Grizzly bear called 'The Boss' gets hit by a train and survives | Toughest Grizzly in the world

At Banff national park in Canada, there lives a huge 272kg (or 600lbs) grizzly bear called bear No. 122, who is more commonly known by his nickname ‘The Boss’ which he earned through his reputation of toughness and dominance and because of his enormous size.

‘The Boss’ is about 20 years old and is still estimated to travel a territory of a couple of thousand square kilometers.

Grizzly bears live for around 25 years, so ‘The Boss’ would be considered old, however, is definitely still at the top of the food chain.

This massive grizzly eats other bears!

Unlike most grizzlies who mostly eat elk and bison, ‘The Boss’ has been known to kill and eat other smaller bears.

In 2013 bear No. 122 was found eating a black bear (black bears are in most cases smaller than grizzly bears) by a group of hikers.

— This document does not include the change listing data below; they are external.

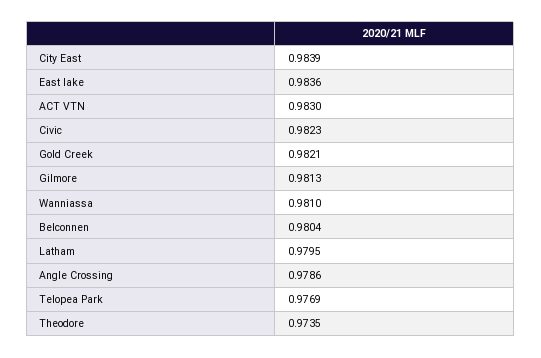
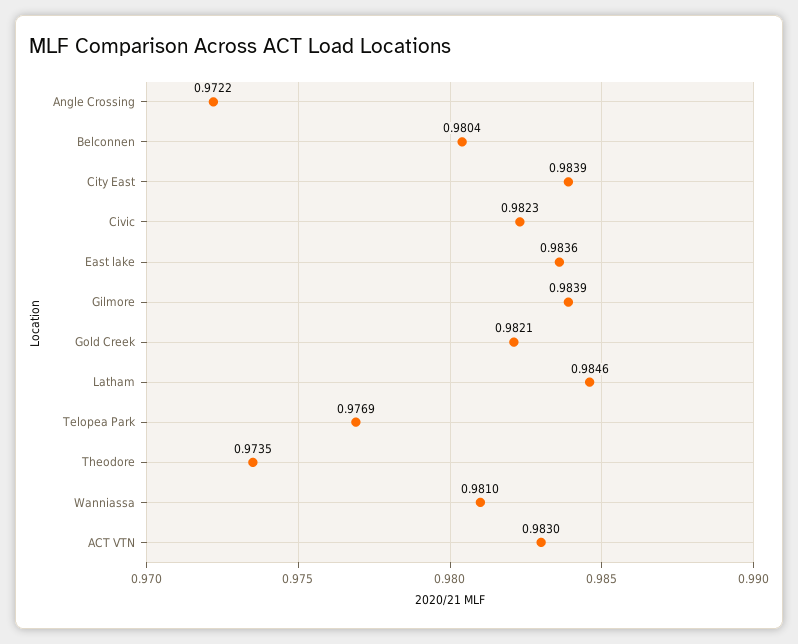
  {
    "City East": 0.9839,
    "East lake": 0.9836,
    "ACT VTN": 0.983,
    "Civic": 0.9823,
    "Gold Creek": 0.9821,
-   "Gilmore": 0.9813,
+   "Gilmore": 0.9839,
    "Wanniassa": 0.981,
    "Belconnen": 0.9804,
-   "Latham": 0.9795,
+   "Latham": 0.9846,
-   "Angle Crossing": 0.9786,
+   "Angle Crossing": 0.9722,
    "Telopea Park": 0.9769,
    "Theodore": 0.9735
  }

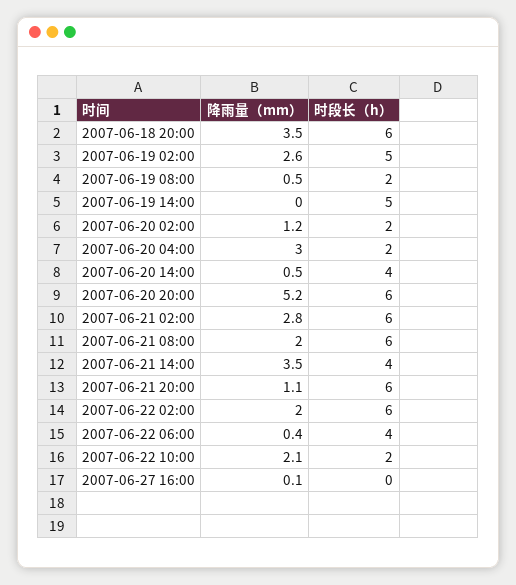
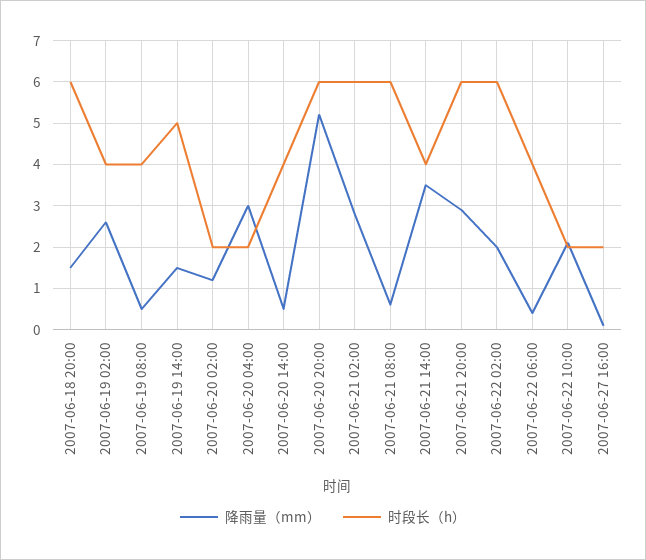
  {
    "降雨量（mm）": {
-     "2007-06-18 20:00": 3.5,
+     "2007-06-18 20:00": 1.5,
      "2007-06-19 02:00": 2.6,
      "2007-06-19 08:00": 0.5,
-     "2007-06-19 14:00": 0,
+     "2007-06-19 14:00": 1.5,
      "2007-06-20 02:00": 1.2,
      "2007-06-20 04:00": 3,
      "2007-06-20 14:00": 0.5,
      "2007-06-20 20:00": 5.2,
      "2007-06-21 02:00": 2.8,
-     "2007-06-21 08:00": 2,
+     "2007-06-21 08:00": 0.5,
      "2007-06-21 14:00": 3.5,
-     "2007-06-21 20:00": 1.1,
+     "2007-06-21 20:00": 3,
      "2007-06-22 02:00": 2,
      "2007-06-22 06:00": 0.4,
      "2007-06-22 10:00": 2.1,
      "2007-06-27 16:00": 0.1
    },
    "时段长（h）": {
      "2007-06-18 20:00": 6,
-     "2007-06-19 02:00": 5,
+     "2007-06-19 02:00": 4,
-     "2007-06-19 08:00": 2,
+     "2007-06-19 08:00": 4,
      "2007-06-19 14:00": 5,
      "2007-06-20 02:00": 2,
      "2007-06-20 04:00": 2,
      "2007-06-20 14:00": 4,
      "2007-06-20 20:00": 6,
      "2007-06-21 02:00": 6,
      "2007-06-21 08:00": 6,
      "2007-06-21 14:00": 4,
      "2007-06-21 20:00": 6,
      "2007-06-22 02:00": 6,
      "2007-06-22 06:00": 4,
      "2007-06-22 10:00": 2,
-     "2007-06-27 16:00": 0
+     "2007-06-27 16:00": 2
    }
  }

According to Steve Michel, a human-wildlife conflict specialist with Banff National Park:

“It had been completely consumed…There was nothing remaining other than a skull, a hide, the four paws, and some bones.”
“This is grizzly bear number 122, so he’s a very large grizzly bear. I don’t think there would have been much of a brawl that took place. It would have been fairly quick.”

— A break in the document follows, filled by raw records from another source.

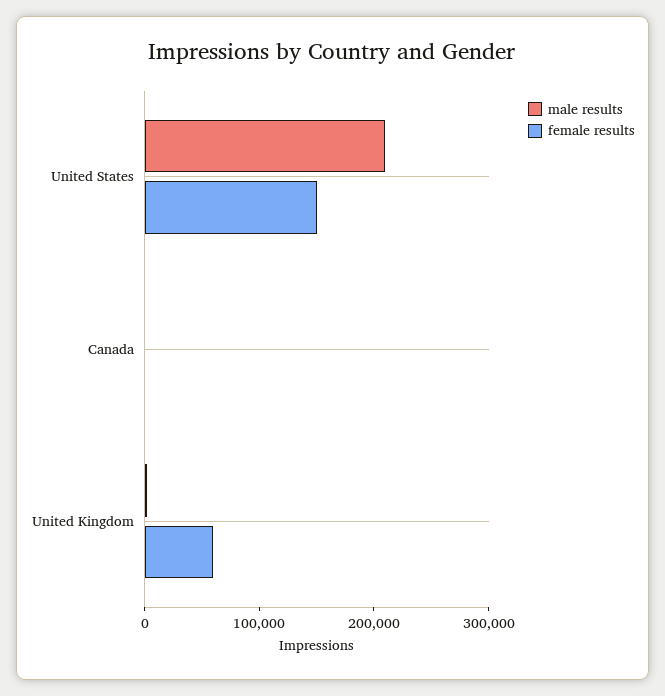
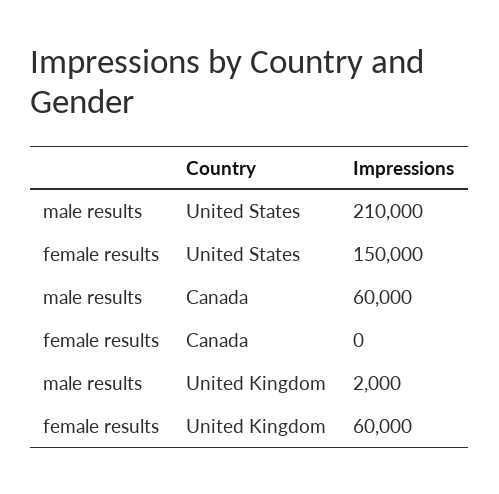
  {
    "male results": {
      "United States": 210000,
-     "Canada": 0,
+     "Canada": 60000,
      "United Kingdom": 2000
    },
    "female results": {
      "United States": 150000,
      "Canada": 0,
      "United Kingdom": 60000
    }
  }

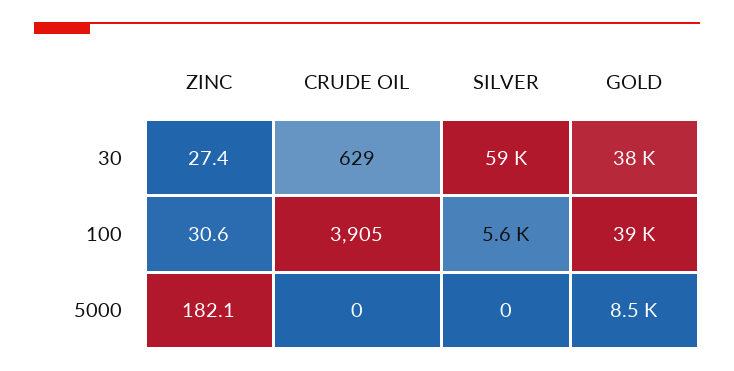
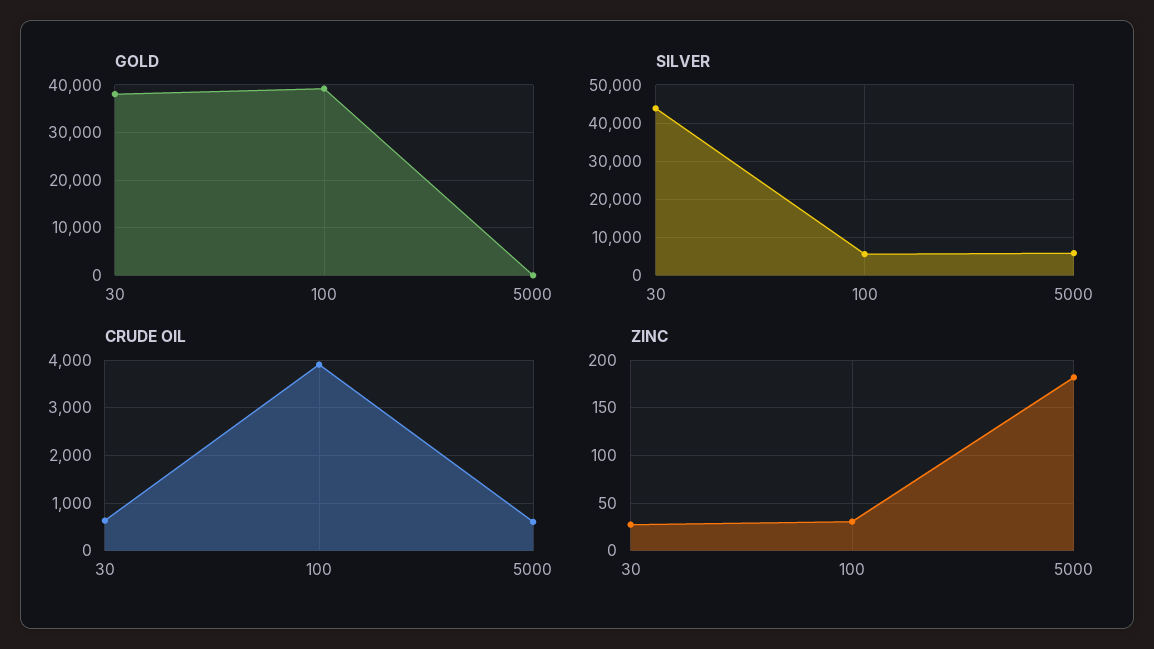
  {
    "ZINC": {
      "30": 27.4,
      "100": 30.6,
      "5000": 182.1
    },
    "CRUDE OIL": {
      "30": 629,
      "100": 3905,
-     "5000": 0
+     "5000": 600
    },
    "SILVER": {
-     "30": 59000,
+     "30": 44000,
      "100": 5600,
-     "5000": 0
+     "5000": 6000
    },
    "GOLD": {
      "30": 38000,
      "100": 39000,
-     "5000": 8500
+     "5000": 0
    }
  }

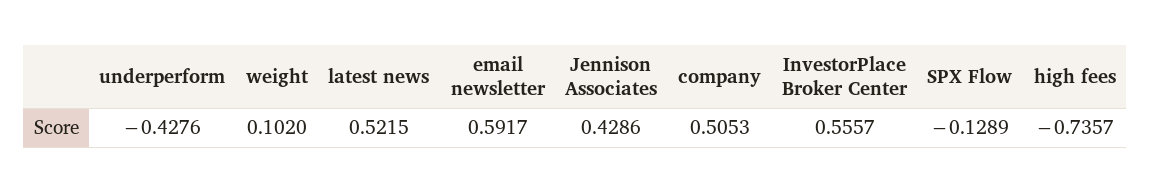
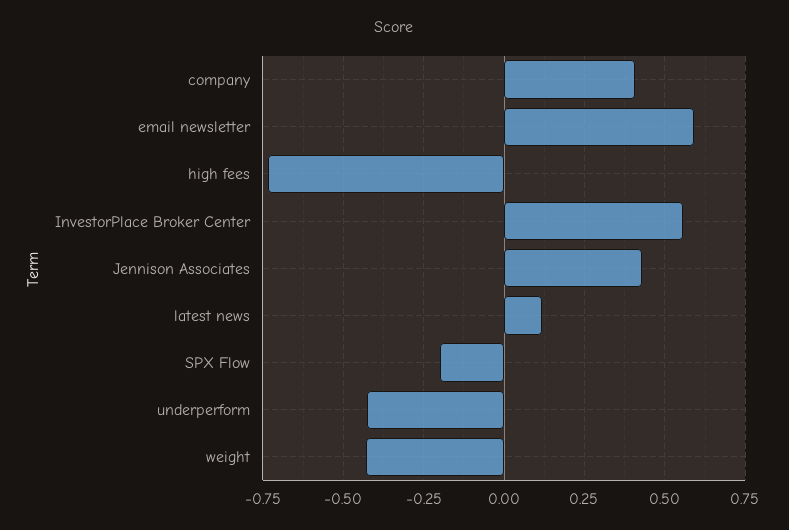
  {
    "underperform": -0.4276,
-   "weight": 0.102,
+   "weight": -0.425,
-   "latest news": 0.5215,
+   "latest news": 0.125,
    "email newsletter": 0.5917,
    "Jennison Associates": 0.4286,
-   "company": 0.5053,
+   "company": 0.4,
    "InvestorPlace Broker Center": 0.5557,
-   "SPX Flow": -0.1289,
+   "SPX Flow": -0.2,
    "high fees": -0.7357
  }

The Boss survived being hit by a train

'The Boss' and other grizzlies spend a lot of time following the train tracks because it's a more straightforward way to travel, there are fewer obstacles such as trees and the snow/ice melts sooner on them.

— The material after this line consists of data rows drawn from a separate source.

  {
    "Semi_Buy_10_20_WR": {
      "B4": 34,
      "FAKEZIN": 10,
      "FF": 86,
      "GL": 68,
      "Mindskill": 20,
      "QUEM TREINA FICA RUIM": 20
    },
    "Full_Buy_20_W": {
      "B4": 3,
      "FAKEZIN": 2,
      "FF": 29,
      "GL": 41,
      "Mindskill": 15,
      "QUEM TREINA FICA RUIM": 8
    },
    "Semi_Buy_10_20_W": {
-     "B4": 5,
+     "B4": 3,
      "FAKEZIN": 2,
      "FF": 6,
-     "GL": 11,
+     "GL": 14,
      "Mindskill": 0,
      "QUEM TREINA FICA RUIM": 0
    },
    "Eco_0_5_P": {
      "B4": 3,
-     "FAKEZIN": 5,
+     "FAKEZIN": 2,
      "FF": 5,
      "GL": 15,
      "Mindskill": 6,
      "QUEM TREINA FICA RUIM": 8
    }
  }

There are also other animals struck and killed by the train which may be a convenient source of food for 'The Boss'.

Reportedly 'The Boss' has been hit by at least one train in his life and survived. Despite having been hit by a train he still travels along the railways.

The Boss fathered up to 70% of all the cubs

The Boss is undoubtedly the most dominant grizzly in Banff national park and even out-competes all the other grizzlies when it comes to finding mates, it is believed that The Boss fathered up to 70% of all the cubs born in Banff national park over the past few years.